The American economy is undergoing a massive sectoral shift. Just as with tech and telecoms a decade earlier, we've realized that the financial sector is way bloated, and many of its excess workers need to be found other jobs.
Luckily for them, unlike many categories of displaced workers, they have skills that will be useful in our newest growth industry: regulating financial companies. Apparently, the Federal government has realized this, and is having a jobs fair in New York for them.
The results should be interesting no matter what happens. If no one shows up, you'll know that the woebegone bankers couldn't yet bring themselves to admit that their days at Nobu are over. If they apply, and win government jobs . . . well, I'd like to be a fly on the wall the first time an investment banker realizes he needs a form signed in triplicate to order top shelf office supplies. It is true that bankers have an outsized sense of entitlement. It is also true that the bureaucratic nonsense the government forces its employees to endure is quite enough to drive anyone insane.

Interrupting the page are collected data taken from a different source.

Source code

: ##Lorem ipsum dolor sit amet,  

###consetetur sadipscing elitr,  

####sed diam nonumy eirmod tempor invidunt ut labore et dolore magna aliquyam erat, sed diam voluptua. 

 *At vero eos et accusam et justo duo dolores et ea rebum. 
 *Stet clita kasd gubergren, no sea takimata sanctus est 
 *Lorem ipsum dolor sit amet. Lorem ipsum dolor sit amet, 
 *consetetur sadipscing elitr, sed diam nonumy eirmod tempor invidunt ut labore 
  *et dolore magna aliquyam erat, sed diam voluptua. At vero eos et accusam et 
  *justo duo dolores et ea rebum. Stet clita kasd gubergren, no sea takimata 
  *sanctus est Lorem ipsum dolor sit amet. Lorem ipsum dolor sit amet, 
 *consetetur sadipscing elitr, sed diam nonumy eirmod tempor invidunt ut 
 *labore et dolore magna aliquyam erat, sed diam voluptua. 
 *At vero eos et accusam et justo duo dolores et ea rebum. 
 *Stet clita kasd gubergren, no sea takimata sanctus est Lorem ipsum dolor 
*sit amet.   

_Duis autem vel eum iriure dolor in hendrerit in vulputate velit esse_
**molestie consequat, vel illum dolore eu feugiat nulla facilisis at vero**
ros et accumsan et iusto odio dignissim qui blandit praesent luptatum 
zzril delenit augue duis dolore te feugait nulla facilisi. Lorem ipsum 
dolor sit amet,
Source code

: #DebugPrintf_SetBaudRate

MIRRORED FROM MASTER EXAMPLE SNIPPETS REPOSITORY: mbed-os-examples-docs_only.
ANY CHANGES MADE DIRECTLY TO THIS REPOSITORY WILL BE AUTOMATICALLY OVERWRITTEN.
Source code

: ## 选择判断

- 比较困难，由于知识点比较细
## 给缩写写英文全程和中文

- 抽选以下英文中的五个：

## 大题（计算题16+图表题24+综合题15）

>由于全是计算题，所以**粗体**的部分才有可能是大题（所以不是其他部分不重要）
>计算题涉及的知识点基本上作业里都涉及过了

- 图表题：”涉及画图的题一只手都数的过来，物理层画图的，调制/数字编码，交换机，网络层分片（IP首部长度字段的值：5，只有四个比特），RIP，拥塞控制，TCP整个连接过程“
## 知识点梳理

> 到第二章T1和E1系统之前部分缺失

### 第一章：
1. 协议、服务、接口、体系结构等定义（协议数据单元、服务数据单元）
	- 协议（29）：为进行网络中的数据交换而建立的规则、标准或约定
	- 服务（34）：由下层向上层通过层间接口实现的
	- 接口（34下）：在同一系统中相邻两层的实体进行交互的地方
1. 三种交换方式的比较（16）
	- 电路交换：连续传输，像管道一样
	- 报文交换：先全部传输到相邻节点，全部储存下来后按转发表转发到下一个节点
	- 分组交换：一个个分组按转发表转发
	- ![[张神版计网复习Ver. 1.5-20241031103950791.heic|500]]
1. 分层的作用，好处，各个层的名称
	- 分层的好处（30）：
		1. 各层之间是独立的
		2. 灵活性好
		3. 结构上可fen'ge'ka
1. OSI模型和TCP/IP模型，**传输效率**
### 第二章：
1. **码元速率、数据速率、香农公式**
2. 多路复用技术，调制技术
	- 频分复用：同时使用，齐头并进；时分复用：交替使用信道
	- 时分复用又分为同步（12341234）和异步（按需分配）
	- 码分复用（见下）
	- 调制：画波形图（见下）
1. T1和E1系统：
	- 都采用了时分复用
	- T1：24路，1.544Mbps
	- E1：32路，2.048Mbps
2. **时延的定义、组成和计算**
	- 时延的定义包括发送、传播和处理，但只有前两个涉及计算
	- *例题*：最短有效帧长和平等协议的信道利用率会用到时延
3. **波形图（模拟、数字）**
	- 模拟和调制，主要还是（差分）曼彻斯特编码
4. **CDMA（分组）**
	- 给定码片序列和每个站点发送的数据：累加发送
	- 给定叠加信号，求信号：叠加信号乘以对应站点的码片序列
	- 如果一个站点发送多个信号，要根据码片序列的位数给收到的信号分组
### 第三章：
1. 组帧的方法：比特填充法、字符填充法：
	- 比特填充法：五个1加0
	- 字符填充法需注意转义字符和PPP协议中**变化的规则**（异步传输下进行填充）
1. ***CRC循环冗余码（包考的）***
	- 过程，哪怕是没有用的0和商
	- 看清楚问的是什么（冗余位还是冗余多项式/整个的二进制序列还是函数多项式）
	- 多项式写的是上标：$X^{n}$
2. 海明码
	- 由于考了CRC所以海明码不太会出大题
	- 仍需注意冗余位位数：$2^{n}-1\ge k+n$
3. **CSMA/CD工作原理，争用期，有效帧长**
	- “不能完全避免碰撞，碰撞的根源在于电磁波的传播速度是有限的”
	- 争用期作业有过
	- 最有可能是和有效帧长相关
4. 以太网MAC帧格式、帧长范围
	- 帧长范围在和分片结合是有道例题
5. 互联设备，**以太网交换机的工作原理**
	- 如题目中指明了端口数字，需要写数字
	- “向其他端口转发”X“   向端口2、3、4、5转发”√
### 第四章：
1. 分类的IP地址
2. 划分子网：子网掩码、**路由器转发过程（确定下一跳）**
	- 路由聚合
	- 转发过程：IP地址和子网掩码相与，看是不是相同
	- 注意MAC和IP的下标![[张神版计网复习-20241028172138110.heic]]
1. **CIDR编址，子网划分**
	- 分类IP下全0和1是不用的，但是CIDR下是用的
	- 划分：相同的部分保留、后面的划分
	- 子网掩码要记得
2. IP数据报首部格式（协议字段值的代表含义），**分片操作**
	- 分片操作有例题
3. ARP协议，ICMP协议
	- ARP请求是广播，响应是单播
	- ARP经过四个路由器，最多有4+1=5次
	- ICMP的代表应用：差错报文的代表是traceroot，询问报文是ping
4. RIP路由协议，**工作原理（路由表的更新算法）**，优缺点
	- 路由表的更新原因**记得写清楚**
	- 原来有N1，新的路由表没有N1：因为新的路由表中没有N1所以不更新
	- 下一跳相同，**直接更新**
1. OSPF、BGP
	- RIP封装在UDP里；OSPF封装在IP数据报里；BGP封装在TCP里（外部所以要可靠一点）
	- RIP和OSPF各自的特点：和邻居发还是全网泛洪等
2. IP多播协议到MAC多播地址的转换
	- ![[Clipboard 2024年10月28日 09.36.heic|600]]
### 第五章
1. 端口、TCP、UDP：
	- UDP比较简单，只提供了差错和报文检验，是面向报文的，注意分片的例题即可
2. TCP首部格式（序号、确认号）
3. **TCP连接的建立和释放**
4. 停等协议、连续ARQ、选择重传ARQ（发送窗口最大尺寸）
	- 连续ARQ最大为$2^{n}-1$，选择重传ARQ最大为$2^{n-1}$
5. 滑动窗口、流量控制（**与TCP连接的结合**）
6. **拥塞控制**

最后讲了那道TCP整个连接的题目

If any of my readers are displaced financial professionals, however, they probably shouldn't reject the notion out of hand. As someone who myself downsized from my b-school income expectations, I can report first hand that it's not nearly as bad as you think. DC is a lovely city, and unlike New York, it's quite possible to live a really full and pleasant life on about what you probably used to spend on lunch. Also, if spent wisely, leisure has as much hedonic value as even really large amounts of cash.